A man who may have unknowingly helped funnel money to terrorists behind the Easter bombings in Sri Lanka has been granted refugee status in New Zealand.
The Immigration and Protection Tribunal found the man was not involved in supporting terrorist goals and did not know who the money went to or came from.
It heard he carried out several transactions a month in a money transfer scheme involving his mother-in-law overseas and a foreign broker.
His Tamilian wife was arrested and beaten after the 2019 bombings as police tried to find him. She was released after a bribe was paid, and the couple went into hiding.
They flew to New Zealand on false passports, and were granted refugee status in June on appeal.
The tribunal ruled their evidence was "credible, consistent and compelling".
"Both the wife and the husband fear harm at the hands of the Sri Lankan authorities because the husband has been associated with a money transfer scheme which the authorities believe may have been connected to people involved in the Easter 2019 terrorist attacks.
"The tribunal is satisfied that the husband was not involved in the scheme to support Islamist terrorist goals or views, nor is he aware if any money he deposited went to, or came from, people who may have supported such views.
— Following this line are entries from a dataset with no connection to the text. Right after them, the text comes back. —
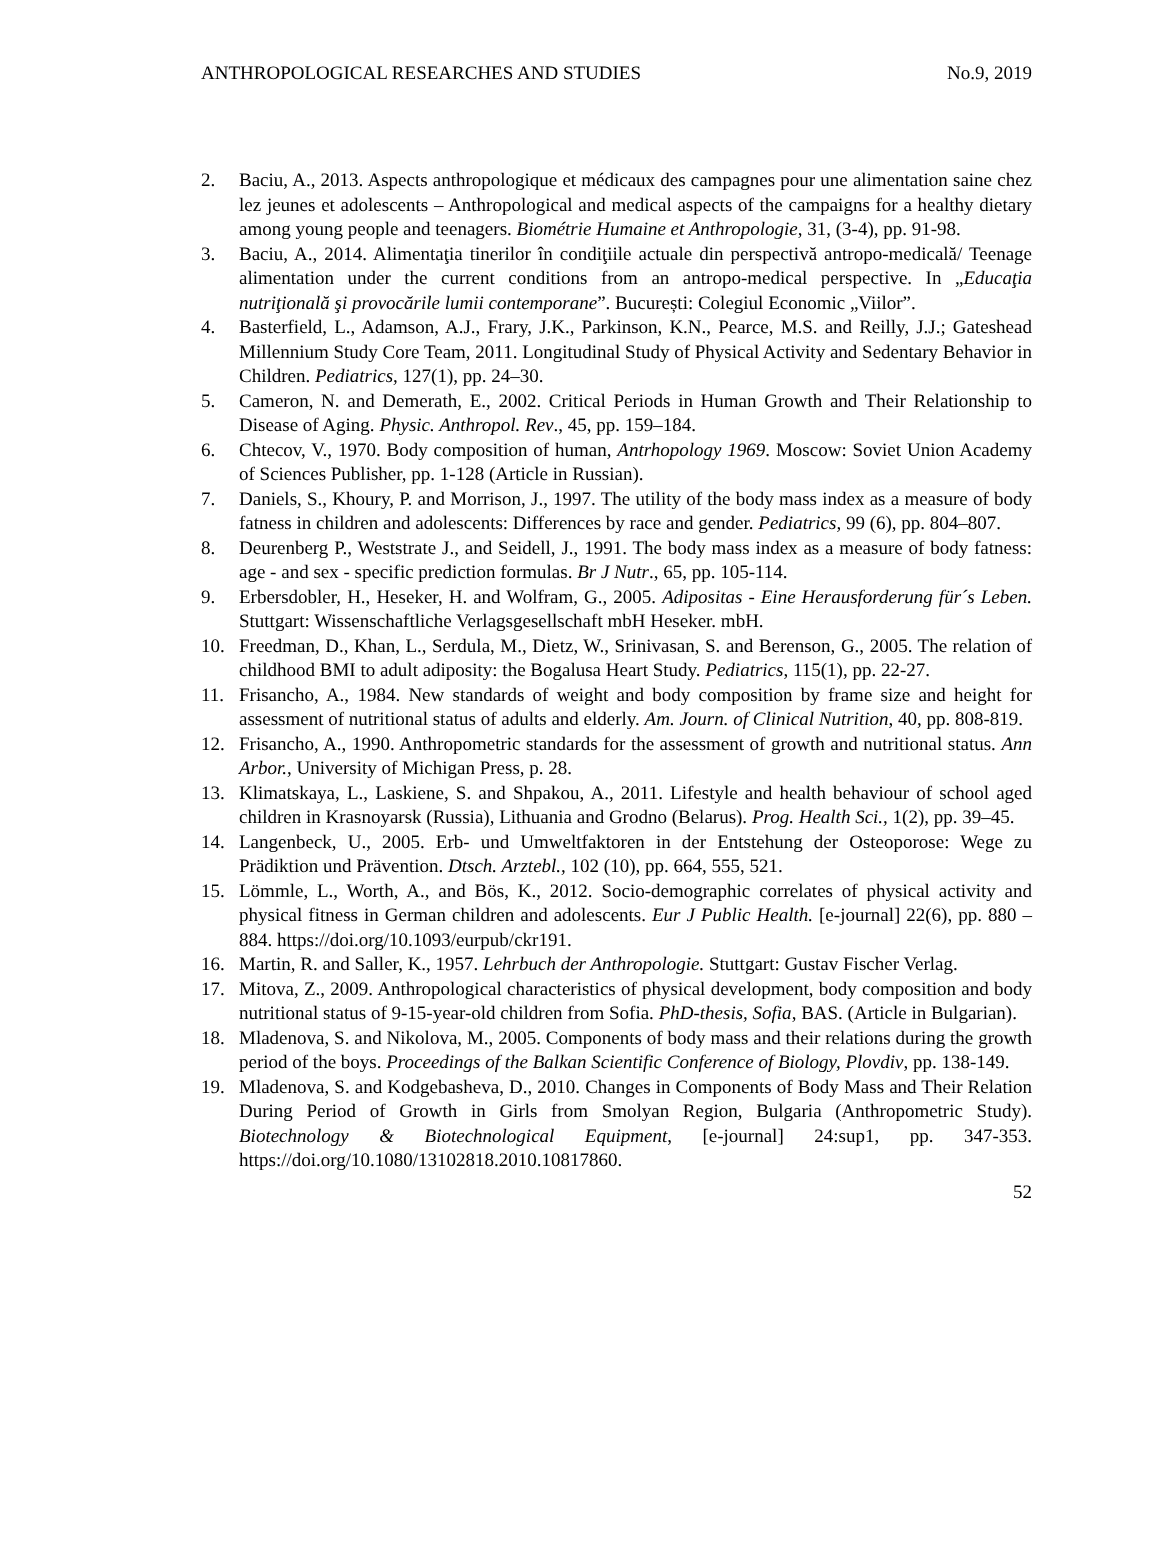ANTHROPOLOGICAL RESEARCHES AND STUDIES No.9, 2019
2. Baciu, A., 2013. Aspects anthropologique et médicaux des campagnes pour une alimentation saine chez lez jeunes et adolescents – Anthropological and medical aspects of the campaigns for a healthy dietary among young people and teenagers. Biométrie Humaine et Anthropologie, 31, (3-4), pp. 91-98.
3. Baciu, A., 2014. Alimentaţia tinerilor în condiţiile actuale din perspectivă antropo-medicală/ Teenage alimentation under the current conditions from an antropo-medical perspective. In „Educaţia nutriţională şi provocările lumii contemporane”. București: Colegiul Economic „Viilor”.
4. Basterfield, L., Adamson, A.J., Frary, J.K., Parkinson, K.N., Pearce, M.S. and Reilly, J.J.; Gateshead Millennium Study Core Team, 2011. Longitudinal Study of Physical Activity and Sedentary Behavior in Children. Pediatrics, 127(1), pp. 24–30.
5. Cameron, N. and Demerath, E., 2002. Critical Periods in Human Growth and Their Relationship to Disease of Aging. Physic. Anthropol. Rev., 45, pp. 159–184.
6. Chtecov, V., 1970. Body composition of human, Antrhopology 1969. Moscow: Soviet Union Academy of Sciences Publisher, pp. 1-128 (Article in Russian).
7. Daniels, S., Khoury, P. and Morrison, J., 1997. The utility of the body mass index as a measure of body fatness in children and adolescents: Differences by race and gender. Pediatrics, 99 (6), pp. 804–807.
8. Deurenberg P., Weststrate J., and Seidell, J., 1991. The body mass index as a measure of body fatness: age - and sex - specific prediction formulas. Br J Nutr., 65, pp. 105-114.
9. Erbersdobler, H., Heseker, H. and Wolfram, G., 2005. Adipositas - Eine Herausforderung für´s Leben. Stuttgart: Wissenschaftliche Verlagsgesellschaft mbH Heseker. mbH.
10. Freedman, D., Khan, L., Serdula, M., Dietz, W., Srinivasan, S. and Berenson, G., 2005. The relation of childhood BMI to adult adiposity: the Bogalusa Heart Study. Pediatrics, 115(1), pp. 22-27.
11. Frisancho, A., 1984. New standards of weight and body composition by frame size and height for assessment of nutritional status of adults and elderly. Am. Journ. of Clinical Nutrition, 40, pp. 808-819.
12. Frisancho, A., 1990. Anthropometric standards for the assessment of growth and nutritional status. Ann Arbor., University of Michigan Press, p. 28.
13. Klimatskaya, L., Laskiene, S. and Shpakou, A., 2011. Lifestyle and health behaviour of school aged children in Krasnoyarsk (Russia), Lithuania and Grodno (Belarus). Prog. Health Sci., 1(2), pp. 39–45.
14. Langenbeck, U., 2005. Erb- und Umweltfaktoren in der Entstehung der Osteoporose: Wege zu Prädiktion und Prävention. Dtsch. Arztebl., 102 (10), pp. 664, 555, 521.
15. Lömmle, L., Worth, A., and Bös, K., 2012. Socio-demographic correlates of physical activity and physical fitness in German children and adolescents. Eur J Public Health. [e-journal] 22(6), pp. 880 – 884. https://doi.org/10.1093/eurpub/ckr191.
16. Martin, R. and Saller, K., 1957. Lehrbuch der Anthropologie. Stuttgart: Gustav Fischer Verlag.
17. Mitova, Z., 2009. Anthropological characteristics of physical development, body composition and body nutritional status of 9-15-year-old children from Sofia. PhD-thesis, Sofia, BAS. (Article in Bulgarian).
18. Mladenova, S. and Nikolova, M., 2005. Components of body mass and their relations during the growth period of the boys. Proceedings of the Balkan Scientific Conference of Biology, Plovdiv, pp. 138-149.
19. Mladenova, S. and Kodgebasheva, D., 2010. Changes in Components of Body Mass and Their Relation During Period of Growth in Girls from Smolyan Region, Bulgaria (Anthropometric Study). Biotechnology & Biotechnological Equipment, [e-journal] 24:sup1, pp. 347-353. https://doi.org/10.1080/13102818.2010.10817860.
52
"Given the ongoing pressure the government faces to prosecute those responsible for funding and carrying out the attacks, it cannot be assumed that the authorities will not use torture and mistreatment to extract from the husband a confession or information that he does not genuinely hold."
The husband's knowledge of the money transfer business in which he was involved was "rudimentary", it said. He was not a broker but a courier who retrieved the cash from brokers in Colombo and deposited it at banks, with account details given to him by a foreign broker via his mother-in-law.
It was a side business that lasted almost a year but the authorities saw him as a traitor, he told the tribunal.
"Although the husband is Sinhalese, [the overseas] broker was a Sri Lankan Muslim, and the fact that the wife's sister is married to a Muslim may have also raised flags for the authorities.
"Based on what the police told his wife, the authorities believe that he has helped finance terrorists involved in the Easter bombings. The husband thinks it might be possible that some of the accounts into which he deposited money were somehow linked to people involved in the attacks, but he has no idea about this nor does he have known connection to anyone associated with the attacks."